DATA -
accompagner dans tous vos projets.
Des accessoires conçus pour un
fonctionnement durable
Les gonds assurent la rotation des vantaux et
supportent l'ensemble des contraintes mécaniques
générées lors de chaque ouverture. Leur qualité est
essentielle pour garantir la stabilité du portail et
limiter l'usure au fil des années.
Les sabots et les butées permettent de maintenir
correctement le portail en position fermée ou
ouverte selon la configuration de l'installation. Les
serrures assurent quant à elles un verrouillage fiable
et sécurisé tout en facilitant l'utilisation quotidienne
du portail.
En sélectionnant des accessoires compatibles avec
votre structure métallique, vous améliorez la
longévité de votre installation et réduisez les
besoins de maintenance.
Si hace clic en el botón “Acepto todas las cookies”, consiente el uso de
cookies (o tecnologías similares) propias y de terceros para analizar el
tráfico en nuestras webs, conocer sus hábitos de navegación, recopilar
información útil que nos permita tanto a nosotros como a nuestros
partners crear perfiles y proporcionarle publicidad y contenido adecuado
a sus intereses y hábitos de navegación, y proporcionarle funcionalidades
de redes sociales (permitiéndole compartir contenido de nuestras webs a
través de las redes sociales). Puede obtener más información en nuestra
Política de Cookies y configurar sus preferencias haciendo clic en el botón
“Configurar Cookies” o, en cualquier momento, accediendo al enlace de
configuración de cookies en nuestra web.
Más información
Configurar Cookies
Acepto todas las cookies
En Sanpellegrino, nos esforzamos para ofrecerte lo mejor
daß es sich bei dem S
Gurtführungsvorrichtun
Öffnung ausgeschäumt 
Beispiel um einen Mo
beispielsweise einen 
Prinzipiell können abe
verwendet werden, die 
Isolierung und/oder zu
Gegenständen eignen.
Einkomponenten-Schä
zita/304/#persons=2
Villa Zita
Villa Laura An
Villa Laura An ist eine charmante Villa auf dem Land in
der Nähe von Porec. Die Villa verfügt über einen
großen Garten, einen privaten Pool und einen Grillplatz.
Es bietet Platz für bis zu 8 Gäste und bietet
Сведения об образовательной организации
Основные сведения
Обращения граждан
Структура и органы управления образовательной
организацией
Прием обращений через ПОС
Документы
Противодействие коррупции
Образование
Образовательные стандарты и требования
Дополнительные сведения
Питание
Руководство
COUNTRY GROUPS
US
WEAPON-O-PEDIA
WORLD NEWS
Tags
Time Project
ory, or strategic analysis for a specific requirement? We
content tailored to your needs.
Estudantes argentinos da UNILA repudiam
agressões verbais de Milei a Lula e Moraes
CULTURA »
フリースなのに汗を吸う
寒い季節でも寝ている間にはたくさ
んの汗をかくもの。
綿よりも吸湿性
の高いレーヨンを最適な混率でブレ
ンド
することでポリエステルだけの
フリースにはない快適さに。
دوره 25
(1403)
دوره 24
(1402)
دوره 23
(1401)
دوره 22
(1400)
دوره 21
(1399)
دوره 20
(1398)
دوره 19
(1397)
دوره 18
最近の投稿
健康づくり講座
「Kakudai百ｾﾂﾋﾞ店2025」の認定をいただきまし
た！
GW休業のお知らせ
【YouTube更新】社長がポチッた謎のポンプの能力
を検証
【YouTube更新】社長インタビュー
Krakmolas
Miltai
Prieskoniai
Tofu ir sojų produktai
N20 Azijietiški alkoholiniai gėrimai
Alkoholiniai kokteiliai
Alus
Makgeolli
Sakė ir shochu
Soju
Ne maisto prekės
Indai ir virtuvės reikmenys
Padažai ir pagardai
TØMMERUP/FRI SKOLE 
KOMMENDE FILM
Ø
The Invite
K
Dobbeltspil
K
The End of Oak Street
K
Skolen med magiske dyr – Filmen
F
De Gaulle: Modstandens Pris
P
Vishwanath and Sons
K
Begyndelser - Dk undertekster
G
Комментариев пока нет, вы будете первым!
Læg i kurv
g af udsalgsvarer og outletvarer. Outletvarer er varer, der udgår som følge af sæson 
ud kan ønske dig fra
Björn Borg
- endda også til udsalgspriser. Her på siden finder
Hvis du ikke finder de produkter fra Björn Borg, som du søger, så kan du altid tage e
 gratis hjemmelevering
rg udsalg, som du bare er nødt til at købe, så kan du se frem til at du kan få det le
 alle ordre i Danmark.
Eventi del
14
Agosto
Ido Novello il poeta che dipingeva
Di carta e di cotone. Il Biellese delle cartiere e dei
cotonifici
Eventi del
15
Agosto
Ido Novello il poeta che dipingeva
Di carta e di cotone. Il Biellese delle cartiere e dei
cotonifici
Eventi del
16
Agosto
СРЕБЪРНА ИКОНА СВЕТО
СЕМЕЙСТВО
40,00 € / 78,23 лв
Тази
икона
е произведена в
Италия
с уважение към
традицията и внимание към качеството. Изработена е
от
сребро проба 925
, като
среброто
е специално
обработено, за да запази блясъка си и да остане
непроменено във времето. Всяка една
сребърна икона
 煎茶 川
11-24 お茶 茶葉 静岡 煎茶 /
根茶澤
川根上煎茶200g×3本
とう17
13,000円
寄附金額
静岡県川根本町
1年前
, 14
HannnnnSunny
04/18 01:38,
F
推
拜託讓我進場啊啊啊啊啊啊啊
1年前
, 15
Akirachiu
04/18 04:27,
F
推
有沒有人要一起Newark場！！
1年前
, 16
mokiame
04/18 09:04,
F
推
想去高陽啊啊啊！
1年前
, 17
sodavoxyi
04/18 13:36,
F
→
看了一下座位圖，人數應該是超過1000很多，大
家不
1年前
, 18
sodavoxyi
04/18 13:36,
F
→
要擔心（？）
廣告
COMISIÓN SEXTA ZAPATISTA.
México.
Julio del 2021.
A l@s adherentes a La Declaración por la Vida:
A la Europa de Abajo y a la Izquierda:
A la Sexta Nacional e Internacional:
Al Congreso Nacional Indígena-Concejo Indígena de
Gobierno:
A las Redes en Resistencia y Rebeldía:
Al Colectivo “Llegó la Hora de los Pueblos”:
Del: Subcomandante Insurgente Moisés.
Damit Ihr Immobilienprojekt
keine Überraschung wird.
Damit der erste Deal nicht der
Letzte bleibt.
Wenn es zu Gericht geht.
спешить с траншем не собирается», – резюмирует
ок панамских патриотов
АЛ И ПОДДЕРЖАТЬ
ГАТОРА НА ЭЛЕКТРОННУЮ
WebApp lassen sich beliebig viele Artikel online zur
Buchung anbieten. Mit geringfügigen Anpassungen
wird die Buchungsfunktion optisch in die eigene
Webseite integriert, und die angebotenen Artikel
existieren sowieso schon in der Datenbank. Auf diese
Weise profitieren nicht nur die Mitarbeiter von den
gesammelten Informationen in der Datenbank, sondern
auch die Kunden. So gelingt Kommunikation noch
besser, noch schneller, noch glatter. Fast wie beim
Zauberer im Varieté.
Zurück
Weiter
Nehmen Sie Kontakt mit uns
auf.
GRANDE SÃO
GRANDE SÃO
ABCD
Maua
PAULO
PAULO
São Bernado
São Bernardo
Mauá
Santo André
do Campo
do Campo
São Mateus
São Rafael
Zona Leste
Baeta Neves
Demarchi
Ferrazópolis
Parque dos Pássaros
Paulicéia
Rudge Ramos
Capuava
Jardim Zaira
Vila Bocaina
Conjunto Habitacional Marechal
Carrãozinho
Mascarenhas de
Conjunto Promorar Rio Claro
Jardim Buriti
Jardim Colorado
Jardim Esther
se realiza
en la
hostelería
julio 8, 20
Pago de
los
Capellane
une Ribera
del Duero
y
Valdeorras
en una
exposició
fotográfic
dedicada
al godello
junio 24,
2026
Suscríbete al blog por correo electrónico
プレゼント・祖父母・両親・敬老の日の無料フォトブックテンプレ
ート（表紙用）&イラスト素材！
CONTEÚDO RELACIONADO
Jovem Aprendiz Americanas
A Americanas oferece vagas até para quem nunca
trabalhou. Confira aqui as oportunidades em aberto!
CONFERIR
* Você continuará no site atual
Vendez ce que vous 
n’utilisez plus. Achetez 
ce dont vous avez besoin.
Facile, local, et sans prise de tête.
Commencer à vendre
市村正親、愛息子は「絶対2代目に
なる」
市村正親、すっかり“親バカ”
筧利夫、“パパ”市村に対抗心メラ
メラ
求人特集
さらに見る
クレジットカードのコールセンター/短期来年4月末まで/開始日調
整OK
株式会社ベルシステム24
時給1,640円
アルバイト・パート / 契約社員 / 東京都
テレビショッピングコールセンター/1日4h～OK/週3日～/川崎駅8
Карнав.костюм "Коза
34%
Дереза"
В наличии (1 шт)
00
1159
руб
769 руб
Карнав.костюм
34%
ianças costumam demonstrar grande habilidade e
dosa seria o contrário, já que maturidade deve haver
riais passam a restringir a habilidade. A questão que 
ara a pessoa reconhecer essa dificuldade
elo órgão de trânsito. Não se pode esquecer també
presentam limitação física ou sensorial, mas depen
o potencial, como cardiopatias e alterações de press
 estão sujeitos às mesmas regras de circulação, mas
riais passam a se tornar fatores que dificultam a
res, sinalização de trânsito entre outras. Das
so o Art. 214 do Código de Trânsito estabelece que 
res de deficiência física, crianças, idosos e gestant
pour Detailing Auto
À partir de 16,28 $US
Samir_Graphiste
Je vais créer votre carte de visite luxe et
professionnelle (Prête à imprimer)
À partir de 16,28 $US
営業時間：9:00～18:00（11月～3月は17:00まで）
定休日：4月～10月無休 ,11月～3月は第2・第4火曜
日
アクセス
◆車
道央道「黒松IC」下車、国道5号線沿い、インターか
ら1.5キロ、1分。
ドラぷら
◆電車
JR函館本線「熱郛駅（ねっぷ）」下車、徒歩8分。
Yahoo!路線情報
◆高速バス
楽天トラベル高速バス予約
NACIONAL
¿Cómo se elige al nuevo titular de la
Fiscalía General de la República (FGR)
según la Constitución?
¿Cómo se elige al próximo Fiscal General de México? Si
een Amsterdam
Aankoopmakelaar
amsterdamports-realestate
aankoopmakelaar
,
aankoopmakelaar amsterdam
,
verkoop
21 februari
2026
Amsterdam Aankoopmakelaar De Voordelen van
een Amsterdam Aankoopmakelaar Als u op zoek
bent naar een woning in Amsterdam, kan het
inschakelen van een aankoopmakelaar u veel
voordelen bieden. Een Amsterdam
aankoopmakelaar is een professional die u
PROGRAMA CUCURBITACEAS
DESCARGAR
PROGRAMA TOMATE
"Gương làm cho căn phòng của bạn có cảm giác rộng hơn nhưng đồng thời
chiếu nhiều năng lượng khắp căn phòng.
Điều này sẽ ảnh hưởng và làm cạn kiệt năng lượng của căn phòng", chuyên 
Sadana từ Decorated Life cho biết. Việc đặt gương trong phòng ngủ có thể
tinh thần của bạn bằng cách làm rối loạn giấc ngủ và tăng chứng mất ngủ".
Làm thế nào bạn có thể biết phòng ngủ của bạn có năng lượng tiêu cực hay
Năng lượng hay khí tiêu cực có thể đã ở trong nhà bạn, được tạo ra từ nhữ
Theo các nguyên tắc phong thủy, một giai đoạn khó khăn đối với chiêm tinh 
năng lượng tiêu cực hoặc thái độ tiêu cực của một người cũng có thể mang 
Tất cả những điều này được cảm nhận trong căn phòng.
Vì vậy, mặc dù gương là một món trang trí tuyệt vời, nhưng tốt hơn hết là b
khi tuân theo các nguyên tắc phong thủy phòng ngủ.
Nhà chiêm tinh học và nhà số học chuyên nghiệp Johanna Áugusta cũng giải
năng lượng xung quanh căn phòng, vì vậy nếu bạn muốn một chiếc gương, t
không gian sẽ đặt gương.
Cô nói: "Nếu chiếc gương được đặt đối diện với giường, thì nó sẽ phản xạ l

WHAT IS NEEDED -
Please transcribe exactly the lines above from the line that has "Weise profitieren nicht" up to and including the line that has "ianças costumam demonstrar"; no other line belongs in the answer.

ANSWER TO THIS EXERCISE -
Weise profitieren nicht nur die Mitarbeiter von den
gesammelten Informationen in der Datenbank, sondern
auch die Kunden. So gelingt Kommunikation noch
besser, noch schneller, noch glatter. Fast wie beim
Zauberer im Varieté.
Zurück
Weiter
Nehmen Sie Kontakt mit uns
auf.
GRANDE SÃO
GRANDE SÃO
ABCD
Maua
PAULO
PAULO
São Bernado
São Bernardo
Mauá
Santo André
do Campo
do Campo
São Mateus
São Rafael
Zona Leste
Baeta Neves
Demarchi
Ferrazópolis
Parque dos Pássaros
Paulicéia
Rudge Ramos
Capuava
Jardim Zaira
Vila Bocaina
Conjunto Habitacional Marechal
Carrãozinho
Mascarenhas de
Conjunto Promorar Rio Claro
Jardim Buriti
Jardim Colorado
Jardim Esther
se realiza
en la
hostelería
julio 8, 20
Pago de
los
Capellane
une Ribera
del Duero
y
Valdeorras
en una
exposició
fotográfic
dedicada
al godello
junio 24,
2026
Suscríbete al blog por correo electrónico
プレゼント・祖父母・両親・敬老の日の無料フォトブックテンプレ
ート（表紙用）&イラスト素材！
CONTEÚDO RELACIONADO
Jovem Aprendiz Americanas
A Americanas oferece vagas até para quem nunca
trabalhou. Confira aqui as oportunidades em aberto!
CONFERIR
* Você continuará no site atual
Vendez ce que vous 
n’utilisez plus. Achetez 
ce dont vous avez besoin.
Facile, local, et sans prise de tête.
Commencer à vendre
市村正親、愛息子は「絶対2代目に
なる」
市村正親、すっかり“親バカ”
筧利夫、“パパ”市村に対抗心メラ
メラ
求人特集
さらに見る
クレジットカードのコールセンター/短期来年4月末まで/開始日調
整OK
株式会社ベルシステム24
時給1,640円
アルバイト・パート / 契約社員 / 東京都
テレビショッピングコールセンター/1日4h～OK/週3日～/川崎駅8
Карнав.костюм "Коза
34%
Дереза"
В наличии (1 шт)
00
1159
руб
769 руб
Карнав.костюм
34%
ianças costumam demonstrar grande habilidade e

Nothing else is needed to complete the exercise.